§ What to work on:
Answer these from the text on retail personalization below:
1. Which store introduced the "Customers who bought that, also looked at this" style of shopping?
2. What is the name of eBay's AI-based tool?
3. In the camping example, which single word would most search engines pick up on?

§ Text shown:
Retail and services industry need to massively up their personalisation game in 2018, warns graph database pioneer Emil Eifrem

Quite rightly, retailers are continually looking to help shoppers search for the items they seek. The problem is doing it in a way that is at least as good as the way the world’s favourite store, Amazon, does.

Amazon introduced us to the ‘Customers who bought that, also looked at this’ style of shopping a decade or more ago – and ever since, competitors have been looking to improve personalised recommendations’ sophistication in order to meet and surpass expectations.

The market wants to provide consumers with intelligent, highly context-sensitive prompts. However, such hyper-personal recommendations can only be generated with the assistance of technology – as that’s the only way to embed more intelligence into a recommendation engine.

AI (Artificial Intelligence) and data-driven, real-time smart software is what is required. And with the key enabling tool that will allow such Next Generation recommendations being graph database technology.

For example, eBay’s AI-based ShopBot, a prime instance of the type of graph-powered hyper-personalisation that brands need to offer, uses the approach. As eBay’s Chief Product Officer has said, existing product searches and recommendation engines were unable to provide or infer contextual information within a shopping request.

Traditional search is getting too limited

Take the example of what’s implied within the phrase, “My wife and I are going camping in Lake Tahoe next week; we need a tent.” Most search engines would just pick up on the word “tent”, so the additional context regarding location, temperature, tent size, scenery, etc. is typically lost.

[Collected data entries]
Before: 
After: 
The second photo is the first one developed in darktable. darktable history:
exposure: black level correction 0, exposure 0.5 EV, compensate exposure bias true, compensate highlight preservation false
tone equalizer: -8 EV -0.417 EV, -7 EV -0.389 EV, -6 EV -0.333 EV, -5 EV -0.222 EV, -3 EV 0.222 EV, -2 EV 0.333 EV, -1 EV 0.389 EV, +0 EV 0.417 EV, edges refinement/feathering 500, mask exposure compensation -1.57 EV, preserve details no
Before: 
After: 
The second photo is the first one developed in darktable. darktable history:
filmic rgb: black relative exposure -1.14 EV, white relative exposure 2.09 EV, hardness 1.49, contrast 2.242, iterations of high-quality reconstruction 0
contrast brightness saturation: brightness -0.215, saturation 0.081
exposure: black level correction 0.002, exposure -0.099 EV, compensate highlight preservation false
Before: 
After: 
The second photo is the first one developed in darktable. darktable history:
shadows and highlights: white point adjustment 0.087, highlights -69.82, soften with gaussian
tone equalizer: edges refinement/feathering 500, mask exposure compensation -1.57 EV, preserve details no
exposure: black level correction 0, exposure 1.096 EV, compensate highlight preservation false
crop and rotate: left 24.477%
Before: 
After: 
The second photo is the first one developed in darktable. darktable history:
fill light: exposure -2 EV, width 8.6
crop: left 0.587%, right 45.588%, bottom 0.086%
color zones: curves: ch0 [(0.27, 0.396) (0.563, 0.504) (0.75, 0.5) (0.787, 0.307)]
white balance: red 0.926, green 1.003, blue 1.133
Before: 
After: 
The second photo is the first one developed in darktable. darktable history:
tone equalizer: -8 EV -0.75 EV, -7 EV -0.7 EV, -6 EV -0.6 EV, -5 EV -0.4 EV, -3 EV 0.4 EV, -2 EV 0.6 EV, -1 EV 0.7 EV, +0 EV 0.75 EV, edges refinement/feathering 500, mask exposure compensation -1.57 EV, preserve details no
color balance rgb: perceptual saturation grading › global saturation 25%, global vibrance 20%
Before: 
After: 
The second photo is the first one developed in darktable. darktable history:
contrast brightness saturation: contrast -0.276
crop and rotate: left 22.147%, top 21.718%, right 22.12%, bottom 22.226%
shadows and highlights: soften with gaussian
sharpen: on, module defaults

§ Written response:
1. Amazon
2. ShopBot
3. "tent"